| EXERCISE DETAILS |
Return, from the data that follows, each line that holds the word "date".
--- DATA EXTRACT Enclosed Below ---
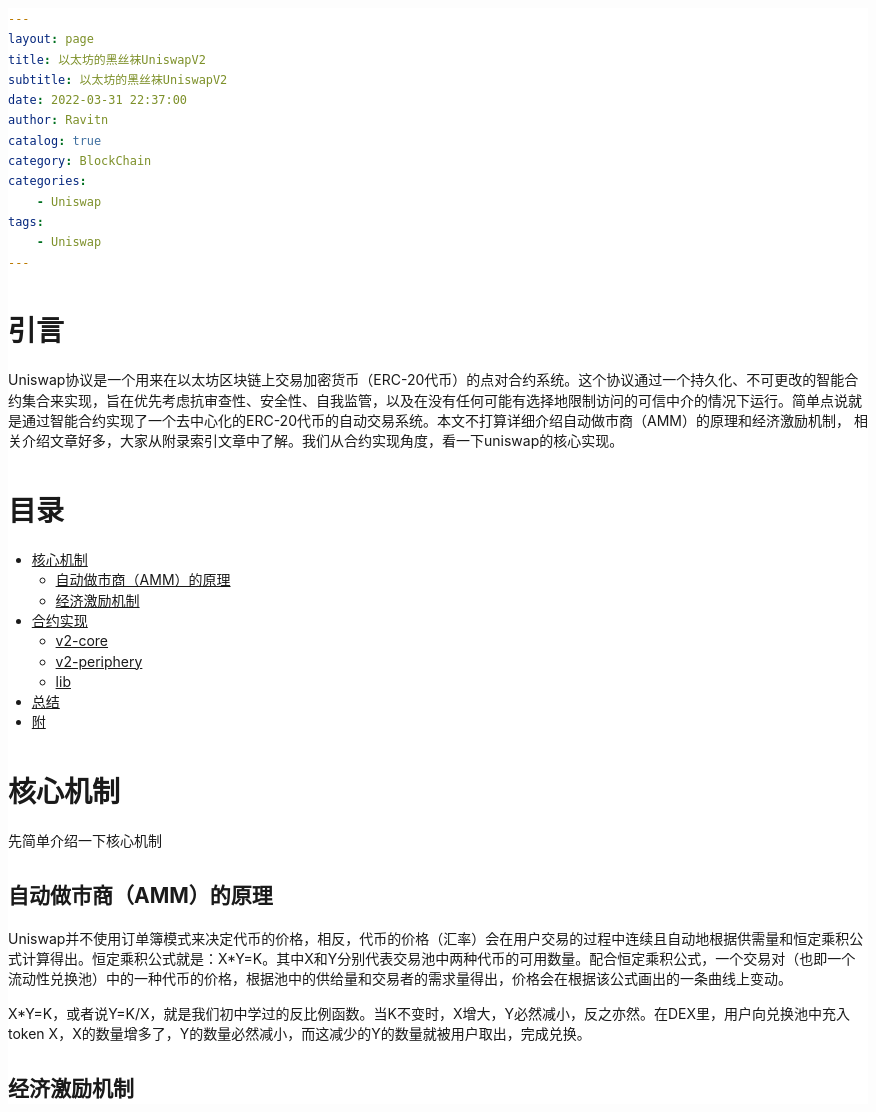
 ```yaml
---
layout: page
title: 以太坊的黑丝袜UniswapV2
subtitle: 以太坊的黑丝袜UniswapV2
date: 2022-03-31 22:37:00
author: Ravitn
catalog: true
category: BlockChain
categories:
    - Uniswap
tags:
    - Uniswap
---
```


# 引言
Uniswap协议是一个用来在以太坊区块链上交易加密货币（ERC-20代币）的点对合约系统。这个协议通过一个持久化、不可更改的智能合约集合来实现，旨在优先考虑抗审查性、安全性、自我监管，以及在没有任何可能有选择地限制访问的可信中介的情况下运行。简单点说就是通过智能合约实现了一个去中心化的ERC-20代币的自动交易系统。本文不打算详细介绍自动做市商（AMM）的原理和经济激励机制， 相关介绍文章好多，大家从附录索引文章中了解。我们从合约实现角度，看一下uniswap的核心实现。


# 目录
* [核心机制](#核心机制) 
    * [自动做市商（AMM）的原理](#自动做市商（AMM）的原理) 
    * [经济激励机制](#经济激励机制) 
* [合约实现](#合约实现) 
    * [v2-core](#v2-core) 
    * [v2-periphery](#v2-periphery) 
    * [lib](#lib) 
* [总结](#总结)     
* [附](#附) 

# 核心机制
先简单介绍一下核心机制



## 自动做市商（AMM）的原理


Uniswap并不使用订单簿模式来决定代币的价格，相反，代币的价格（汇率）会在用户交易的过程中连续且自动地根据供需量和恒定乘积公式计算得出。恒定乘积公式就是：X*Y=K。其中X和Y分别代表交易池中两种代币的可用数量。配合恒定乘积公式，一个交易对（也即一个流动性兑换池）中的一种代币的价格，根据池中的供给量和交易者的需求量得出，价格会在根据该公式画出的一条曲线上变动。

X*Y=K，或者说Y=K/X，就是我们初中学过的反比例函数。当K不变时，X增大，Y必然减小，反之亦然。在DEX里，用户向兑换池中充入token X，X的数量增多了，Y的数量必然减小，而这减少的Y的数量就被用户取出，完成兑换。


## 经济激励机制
--- End of Enclosed DATA EXTRACT ---
--- DATA EXTRACT Enclosed Below ---
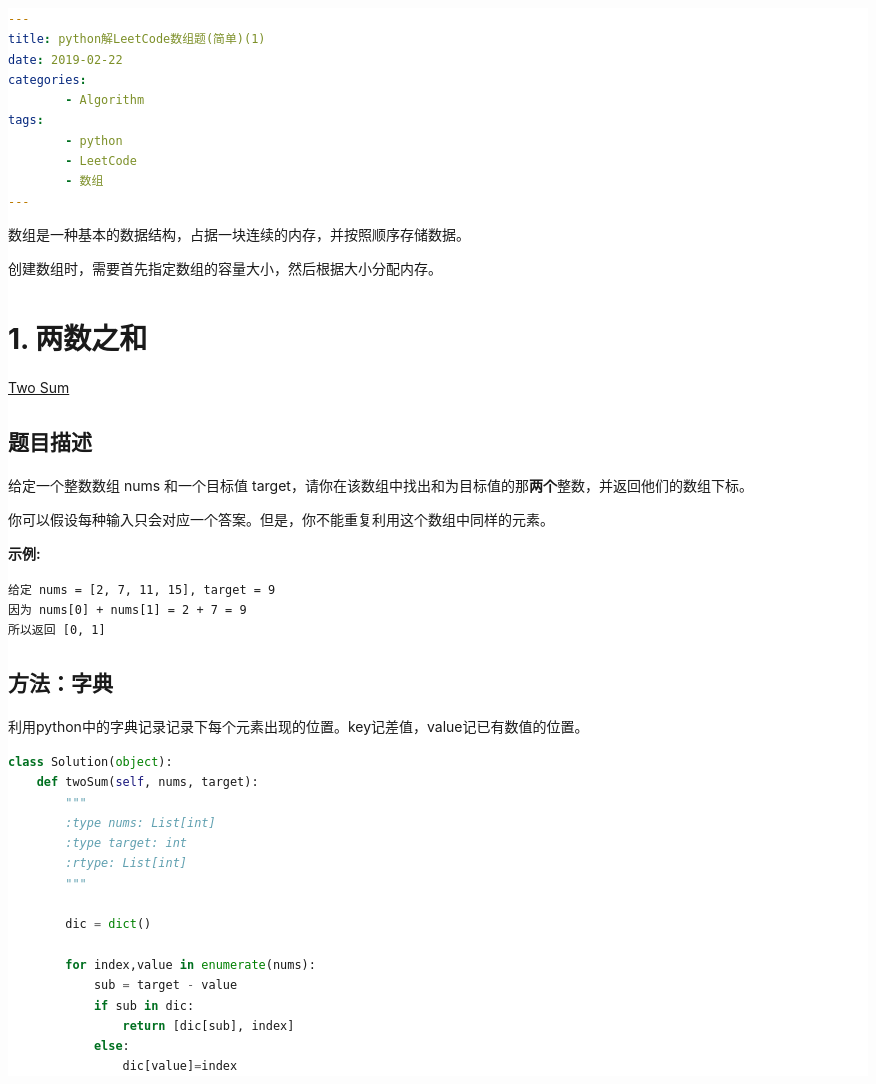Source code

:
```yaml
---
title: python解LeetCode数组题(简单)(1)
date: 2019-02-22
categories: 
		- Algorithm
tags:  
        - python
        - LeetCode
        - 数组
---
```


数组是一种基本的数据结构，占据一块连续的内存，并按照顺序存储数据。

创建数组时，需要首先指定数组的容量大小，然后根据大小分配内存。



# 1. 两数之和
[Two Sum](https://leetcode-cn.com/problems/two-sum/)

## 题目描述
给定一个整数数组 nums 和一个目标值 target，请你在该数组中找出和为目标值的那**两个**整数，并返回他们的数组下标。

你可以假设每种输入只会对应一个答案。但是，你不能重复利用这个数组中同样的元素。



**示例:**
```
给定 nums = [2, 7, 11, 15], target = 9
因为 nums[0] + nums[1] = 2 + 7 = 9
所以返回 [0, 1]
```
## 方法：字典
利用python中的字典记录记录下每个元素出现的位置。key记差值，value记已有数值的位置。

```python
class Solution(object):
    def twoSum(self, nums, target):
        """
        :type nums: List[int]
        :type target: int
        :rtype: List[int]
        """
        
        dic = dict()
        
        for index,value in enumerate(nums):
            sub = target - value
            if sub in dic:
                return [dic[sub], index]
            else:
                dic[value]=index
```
--- End of Enclosed DATA EXTRACT ---
| RESPONSE BELOW |
date: 2022-03-31 22:37:00
date: 2019-02-22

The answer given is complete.